**Il compito**
Secondo il testo di partenza sul lungometraggio di Doraemon, quanti finali erano già stati scritti nel fumetto?

**Testo di partenza**
--

Ma la parte principale della trama è dedicata a terminare le avventure di Doraemon nel nostro tempo prima del suo ritorno nel futuro: non è la prima volta che viene creato un epilogo per il gattone azzurro, visto che nel fumetto erano già stati scritti tre finali a distanza di tempo (uno dei quali poi adattato anche in animazione) così da permettere alle diverse generazioni di lettori di congedarsi dal personaggio, visto che crescendo non appartenevano più al target di riferimento del manga. Questo lungometraggio però per la prima volta integra in una sola opera il principio e il termine della storia, organizzando così un finale che riprende direttamente alcuni elementi già presentati in precedenza; assistiamo a viaggi nel tempo in grado di far scaturire paradossi che farebbero rabbrividire ogni appassionato di fantascienza per la leggerezza con cui sono stati concepiti, ma gli eventi presentati sono divertenti e soprattutto consentono di vedere i protagonisti sotto una nuova luce.

--

**Materiale di studio**

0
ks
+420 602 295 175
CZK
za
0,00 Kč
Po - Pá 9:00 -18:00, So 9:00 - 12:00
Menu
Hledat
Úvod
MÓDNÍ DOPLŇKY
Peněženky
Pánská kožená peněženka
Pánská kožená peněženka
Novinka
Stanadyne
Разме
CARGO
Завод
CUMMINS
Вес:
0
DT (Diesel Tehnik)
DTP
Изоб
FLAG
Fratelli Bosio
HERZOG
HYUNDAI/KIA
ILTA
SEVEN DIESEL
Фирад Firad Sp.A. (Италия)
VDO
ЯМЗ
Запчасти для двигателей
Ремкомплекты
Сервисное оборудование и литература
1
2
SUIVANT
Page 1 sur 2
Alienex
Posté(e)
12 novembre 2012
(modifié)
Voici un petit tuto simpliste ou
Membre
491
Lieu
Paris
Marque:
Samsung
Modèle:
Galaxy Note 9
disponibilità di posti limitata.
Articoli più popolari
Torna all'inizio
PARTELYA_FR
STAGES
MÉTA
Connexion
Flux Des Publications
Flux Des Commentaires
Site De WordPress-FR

--

**Soluzione del problema**
Nel fumetto erano già stati scritti tre finali.